AKP, Tarımı Bitirmekte Kararlı

AKP, Tarımı Bitirmekte Kararlı

Bu politikalarla köylüler, çiftçiler alım politikalarıyla, Türkiye halkları da yüksek gıda enflasyonuyla sefalete mahkûm ediliyor.

12 Temmuz 2024

AKP iktidarının arpalığına dönüştürülmüş olan Ziraat Bankası’nın düzenlemiş olduğu tarım programında konuşan Erdoğan, her zamanki öfkeli tarzıyla “AKP tarımı bitirdi” diyenlere kızarak tarımsal üretimi nasıl kalkındırdıklarını(!) anlattı.

Erdoğan’ın anlattığı kalkınma hikâyesi köylüler için bir anlam ifade etmiyor, çünkü küçük aile üreticileri tarımda neyin ne olduğunu iyi biliyor. Zira onun anlattığı kalkınma hikâyesi köylülerin, çiftçilerin kalkınma hikâyesi değil, uluslararası tarım-gıda tekellerinin ve komprador şirketlerin Türkiye tarımına egemen olmasının hikâyesidir.

AKP iktidarının 22 yıl boyunca kesintisiz bir şekilde uyguladığı (“IMF’siz”) IMF’nin neo-liberal serbest piyasa ekonomi politikasının özü; Türkiye tarımının endüstriyelleştirilmesi ve küçük aile üreticilerinin de sanayi tarım-gıda şirketlerinin sözleşmeli taşeron işçileri haline dönüştürülmesidir.

▸ **İstenen görevler**:
1/ Alıntıya göre şu soruları yanıtlayın:
(a) Erdoğan'ın konuştuğu tarım programını hangi banka düzenlemiştir?
(b) AKP iktidarı neo-liberal ekonomi politikasını kaç yıl boyunca uygulamıştır?
(c) Erdoğan konuşmasında kimlere kızmıştır?
2/ Alıntının "Erdoğan’ın anlattığı kalkınma" ile "egemen olmasının hikâyesidir." arasındaki bölümünü, iki uç da dahil, "küçük aile üreticileri" yerine "küçük çiftçiler" koyarak yeniden yazın.
Bu veriler başka bir kaynaktan alınmıştır.

▸ **Gösterilen veriler**:
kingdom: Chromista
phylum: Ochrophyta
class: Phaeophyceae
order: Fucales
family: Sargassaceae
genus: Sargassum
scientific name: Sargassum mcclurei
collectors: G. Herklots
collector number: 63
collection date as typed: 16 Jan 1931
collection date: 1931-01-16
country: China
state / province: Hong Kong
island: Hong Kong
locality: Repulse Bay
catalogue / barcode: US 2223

---

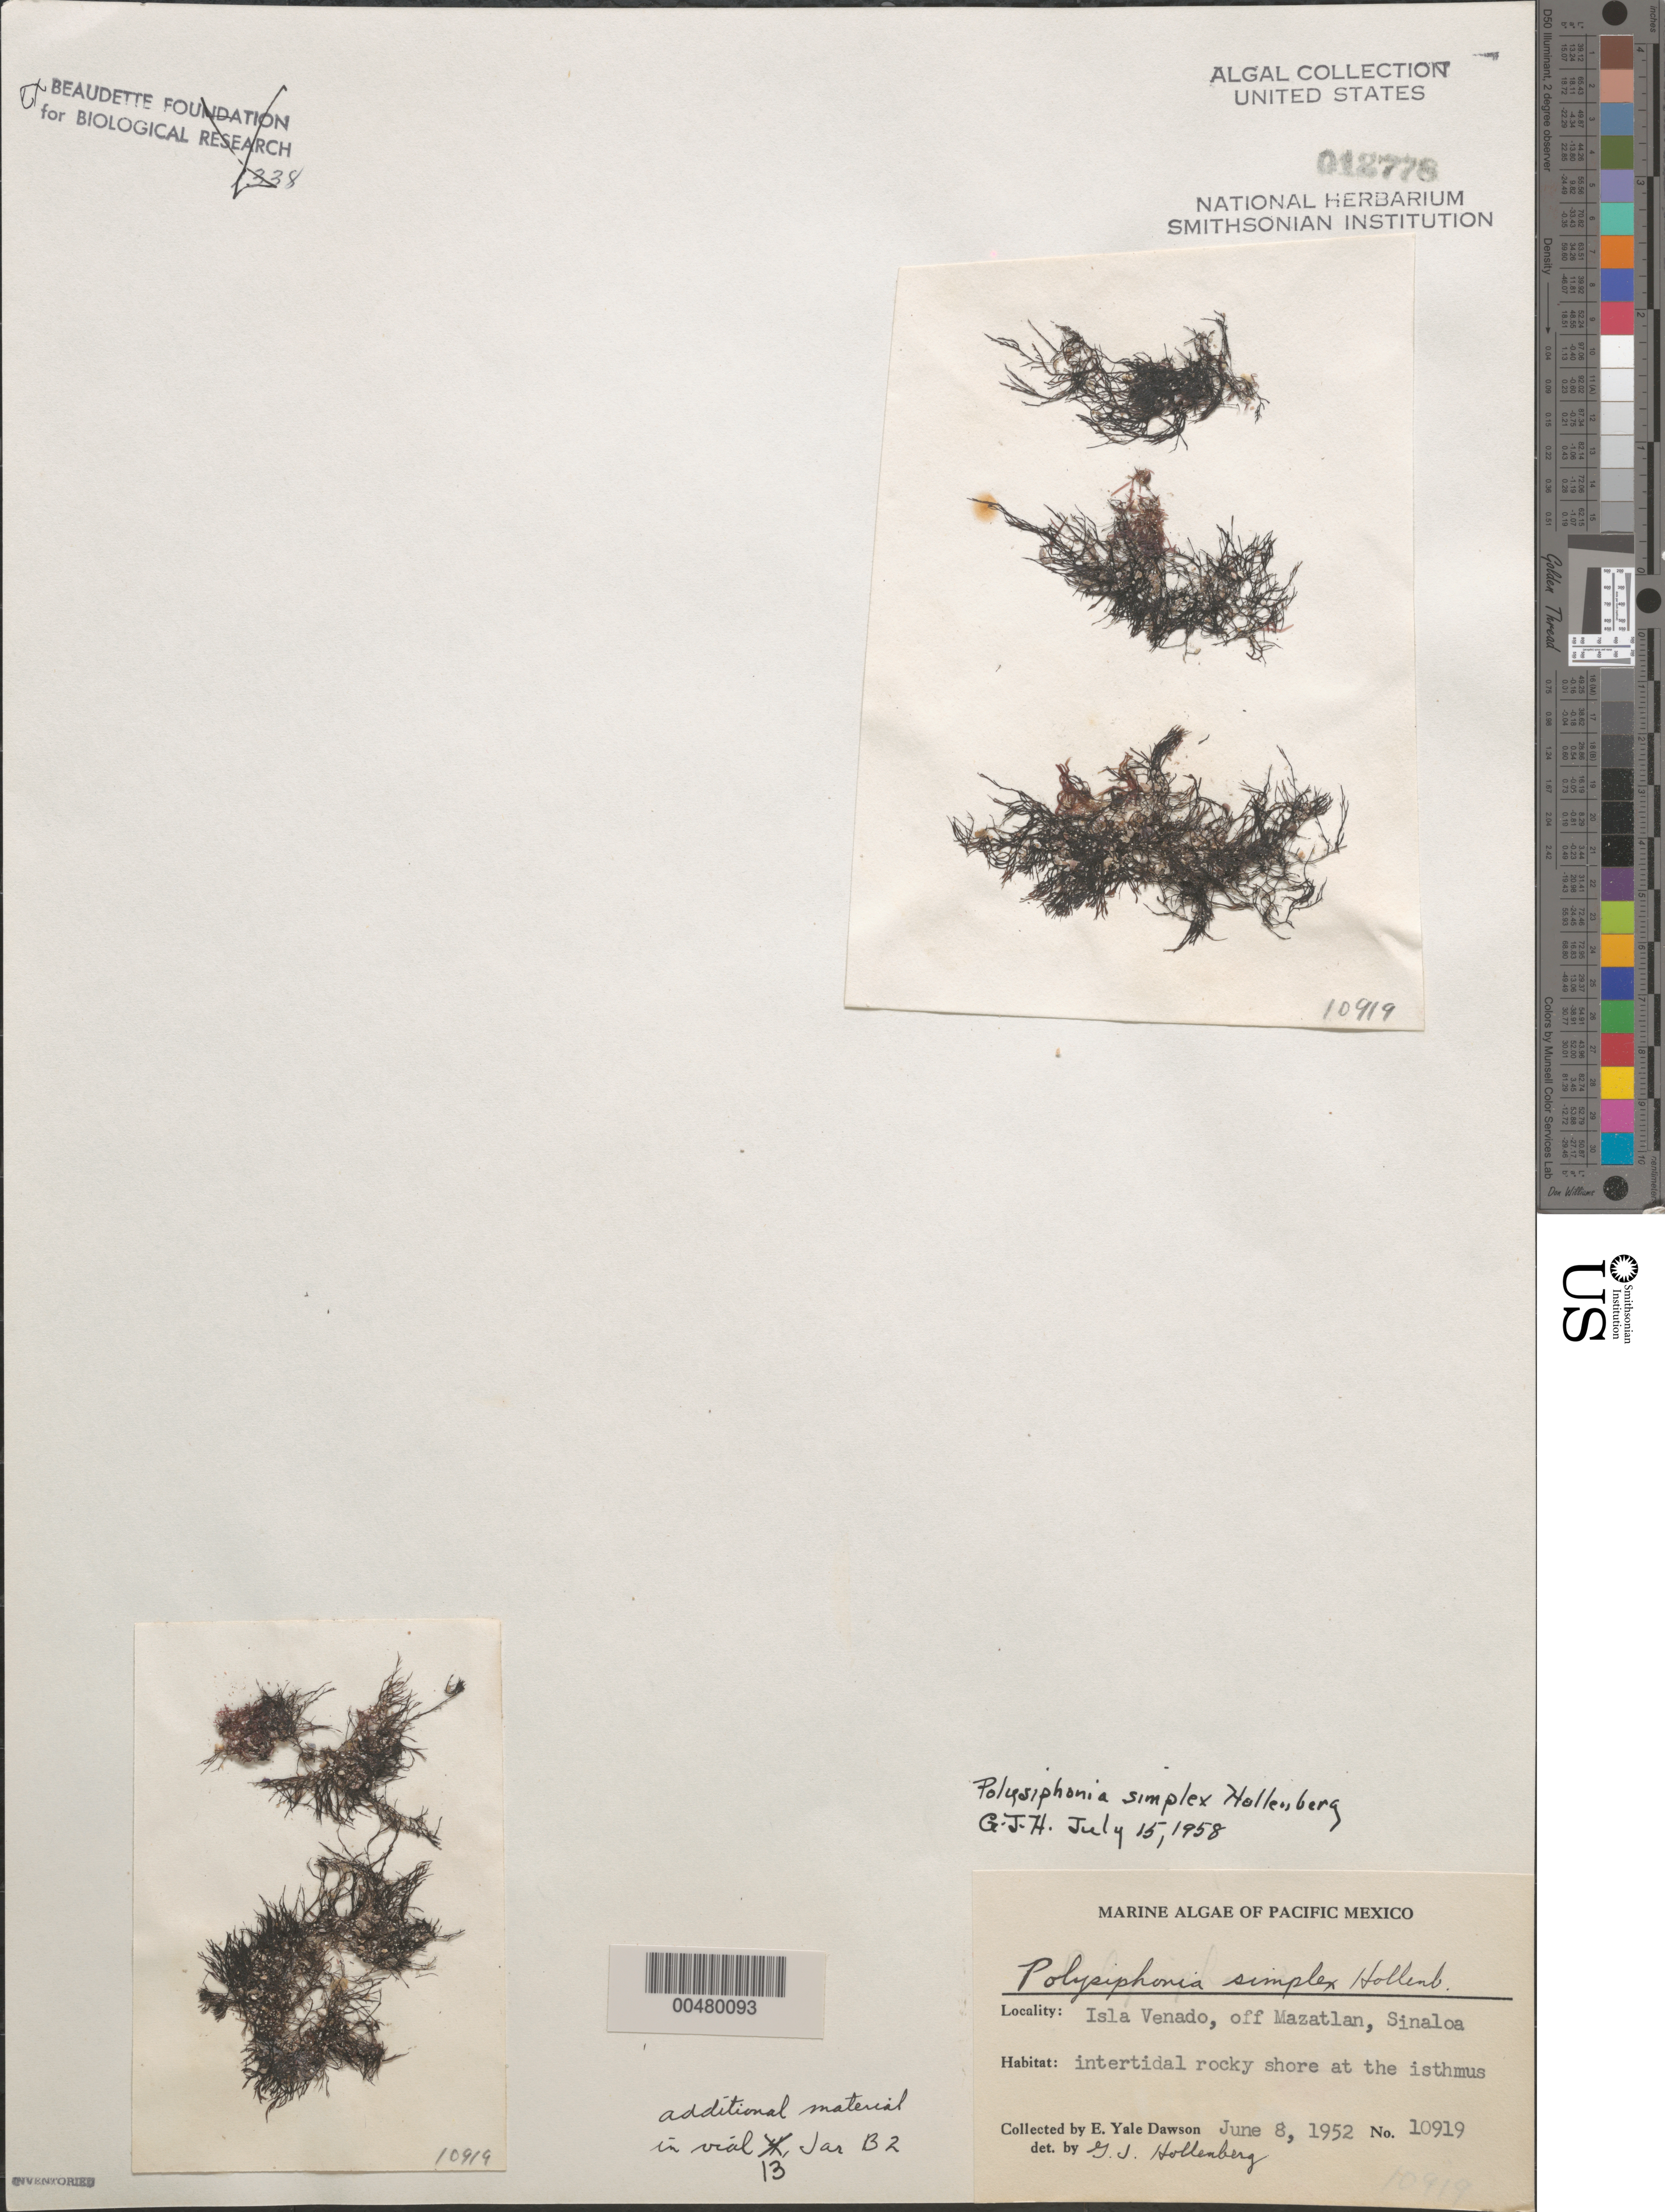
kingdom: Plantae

* * *

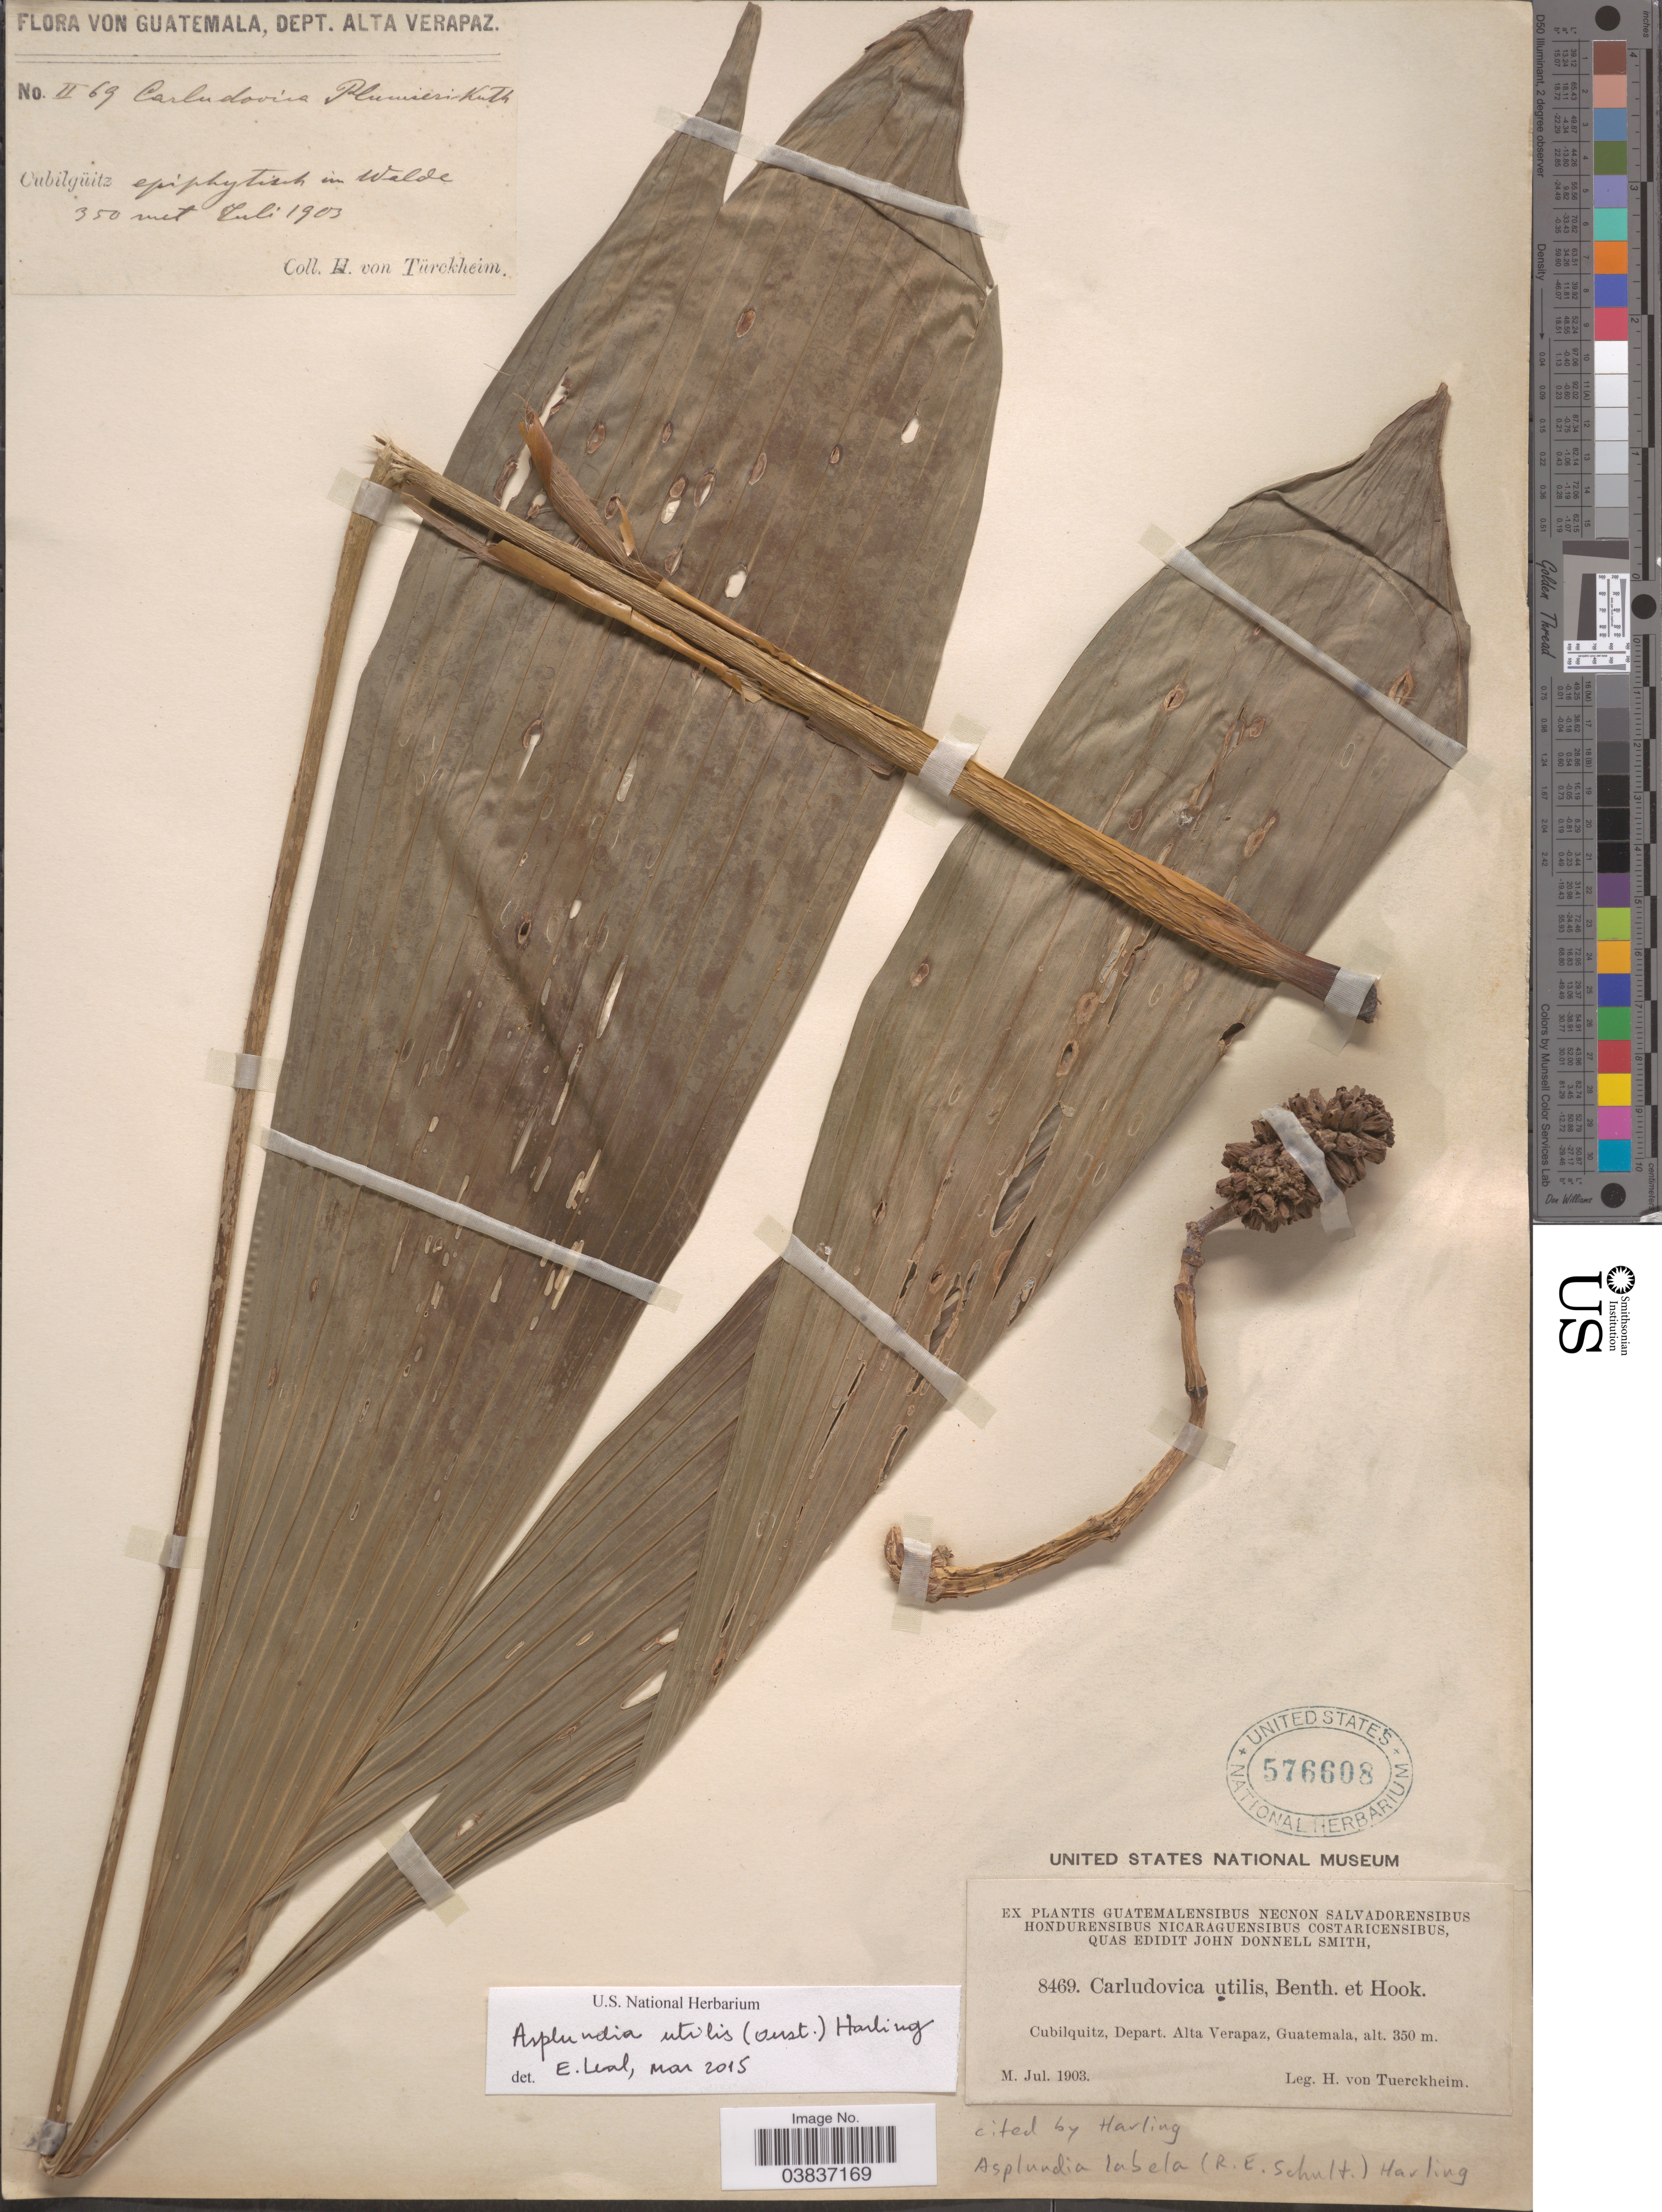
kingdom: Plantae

▸ **Sıralı sonuçlar**:
1/
(a) Ziraat Bankası.
(b) 22 yıl.
(c) "AKP tarımı bitirdi" diyenlere.

2/
Erdoğan’ın anlattığı kalkınma hikâyesi köylüler için bir anlam ifade etmiyor, çünkü küçük çiftçiler tarımda neyin ne olduğunu iyi biliyor. Zira onun anlattığı kalkınma hikâyesi köylülerin, çiftçilerin kalkınma hikâyesi değil, uluslararası tarım-gıda tekellerinin ve komprador şirketlerin Türkiye tarımına egemen olmasının hikâyesidir.